* [Supplied passage]:
How to Be Alone
Since leaving college last year, I've taken a huge trip by myself, am living alone, and working from home. So it's safe to say I have a lot of practice being alone. I live by myself, across the country from my parents, in a different country than my boyfriend and work so much it only makes sense to make plans on weekends with friends. Which means sometimes I go a whole day or a few days without interacting with anybody other than my skype meetings for work. Sometimes I go out to eat alone, sometimes I go to movies alone, and I most definitely go to the beach alone.
People are surprised when I tell them how much I do by myself. I feel like, for some reason, many people are embarrassed or uncomfortable to do things in public by themselves. But just because you do things alone doesn't mean you're lonely or a failure, there are actually tons of perks to doing things all by yourself.First of all, you're not limited -- by anything! You're not limited by which one of your friends is free, or what they want to do, or when they are available. If you want to see that indie flick, you don't have to try and find a friend who is into it. If you want to try that new sushi restaurant you don't have to deal with your boyfriend who is only ever feeling a burger. If you are interested in something, you can just go do it! You have that power!
I get that a huge part of the fun of experiencing things is sharing it with others and the laughter and discussion that goes along with that. But for me, I need both. I need those times with friends, family, and boyfriend. AND I need that alone time. And there's nothing wrong with that. For me, going places and doing things alone allows me a level of efficiency and depth that I wouldn't otherwise get.For example, if I go shopping with friends, it can be fun, but it takes about twice as long to find all the things I'm looking for. If I'm alone, I'm in and out, and have so much more time. If I see a movie with friends, I know that they probably like to talk, but I prefer silence. This isn't to say that I prefer being alone to doing things with the people that mean a lot to me. This is just to show that there is absolutely nothing wrong with it. Maybe you're not in the mood to be around people but still want to do exciting activities, and you should feel comfortable having it both ways.
We think that if people see us spending time out alone they will judge us from afar, but how many times have you ever done that? You don't stare at that guy at Starbucks who is at a table by himself, and you don't feel sorry for someone if they are sitting by themselves at the movies. You barely even notice anyone but yourself anyways. Humans are self-absorbed, and in this case it is liberating!Maybe we are all scarred from that one time we felt so embarrassed to sit alone at lunch in middle school (we all know those days were not fun for ANY of us). But now, life moves so fast, you can't always wait for someone to catch up and live it with you, and nobody else has time to judge you for eating lunch alone anymore. Why limit yourself to what the everyone else wants to do when the power to do whatever you want, whenever you want, is sitting right in front of you?

* [Excerpted data]:
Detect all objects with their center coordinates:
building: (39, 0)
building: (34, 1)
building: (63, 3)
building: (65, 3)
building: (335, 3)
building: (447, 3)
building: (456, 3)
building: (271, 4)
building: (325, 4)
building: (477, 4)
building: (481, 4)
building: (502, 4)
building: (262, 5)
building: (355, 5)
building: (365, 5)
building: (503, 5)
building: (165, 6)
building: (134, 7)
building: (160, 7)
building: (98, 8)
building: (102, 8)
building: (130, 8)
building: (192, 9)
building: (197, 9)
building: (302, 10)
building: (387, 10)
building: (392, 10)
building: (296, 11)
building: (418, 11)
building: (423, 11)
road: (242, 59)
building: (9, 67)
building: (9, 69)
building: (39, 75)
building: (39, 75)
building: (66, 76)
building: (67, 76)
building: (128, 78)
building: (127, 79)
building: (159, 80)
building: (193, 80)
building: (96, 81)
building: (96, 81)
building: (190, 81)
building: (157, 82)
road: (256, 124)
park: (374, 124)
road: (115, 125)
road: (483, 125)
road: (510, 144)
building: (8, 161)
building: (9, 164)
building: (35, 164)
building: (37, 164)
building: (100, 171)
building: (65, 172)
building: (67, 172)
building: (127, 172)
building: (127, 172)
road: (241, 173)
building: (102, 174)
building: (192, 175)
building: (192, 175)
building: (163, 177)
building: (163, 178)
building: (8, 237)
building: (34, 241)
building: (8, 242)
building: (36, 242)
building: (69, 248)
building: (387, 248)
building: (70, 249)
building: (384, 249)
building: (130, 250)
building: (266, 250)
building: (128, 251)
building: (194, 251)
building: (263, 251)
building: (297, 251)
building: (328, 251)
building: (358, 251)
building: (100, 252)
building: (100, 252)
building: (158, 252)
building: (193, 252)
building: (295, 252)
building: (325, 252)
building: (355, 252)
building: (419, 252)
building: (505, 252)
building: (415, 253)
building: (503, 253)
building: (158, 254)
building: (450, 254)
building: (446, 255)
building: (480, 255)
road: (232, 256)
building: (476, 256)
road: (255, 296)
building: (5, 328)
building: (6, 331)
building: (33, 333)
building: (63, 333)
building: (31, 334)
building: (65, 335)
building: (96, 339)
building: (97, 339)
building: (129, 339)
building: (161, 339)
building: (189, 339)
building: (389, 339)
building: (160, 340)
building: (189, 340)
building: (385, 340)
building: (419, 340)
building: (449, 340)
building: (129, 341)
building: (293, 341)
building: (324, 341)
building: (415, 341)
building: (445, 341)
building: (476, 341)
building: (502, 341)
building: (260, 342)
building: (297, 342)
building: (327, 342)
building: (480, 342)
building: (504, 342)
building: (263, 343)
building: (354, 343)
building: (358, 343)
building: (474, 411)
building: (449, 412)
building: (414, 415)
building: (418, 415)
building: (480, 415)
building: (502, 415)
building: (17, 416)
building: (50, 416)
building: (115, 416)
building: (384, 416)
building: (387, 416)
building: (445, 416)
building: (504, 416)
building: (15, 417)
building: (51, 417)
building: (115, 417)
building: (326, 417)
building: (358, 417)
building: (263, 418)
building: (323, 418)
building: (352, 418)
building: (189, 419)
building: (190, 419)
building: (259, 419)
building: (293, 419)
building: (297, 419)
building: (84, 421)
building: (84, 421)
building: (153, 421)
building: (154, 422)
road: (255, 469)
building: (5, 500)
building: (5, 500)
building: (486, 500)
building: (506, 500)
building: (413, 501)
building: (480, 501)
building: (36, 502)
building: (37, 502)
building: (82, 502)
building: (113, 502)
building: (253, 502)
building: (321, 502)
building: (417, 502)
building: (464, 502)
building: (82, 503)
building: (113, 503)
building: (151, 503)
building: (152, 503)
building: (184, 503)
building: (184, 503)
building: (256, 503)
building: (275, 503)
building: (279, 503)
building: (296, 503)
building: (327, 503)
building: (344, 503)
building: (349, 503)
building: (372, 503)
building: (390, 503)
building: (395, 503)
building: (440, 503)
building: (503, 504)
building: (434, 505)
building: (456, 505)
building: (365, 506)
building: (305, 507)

* [Exercises]:
A – Decide whether each statement agrees with the essay on being alone. Answer yes or no for each, and quote the words of the essay that decide it.
(i) The writer works from home.
(ii) When seeing a movie with friends, the writer prefers to talk.
(iii) According to the writer, shopping alone takes about twice as long as shopping with friends.
B – According to the essay on being alone, where does the writer live in relation to the writer's boyfriend?

* [Per-task answers]:
A –
(i) Yes: "am living alone, and working from home."
(ii) No: "I know that they probably like to talk, but I prefer silence."
(iii) No: "if I go shopping with friends, it can be fun, but it takes about twice as long to find all the things I'm looking for."

B – In a different country from the boyfriend.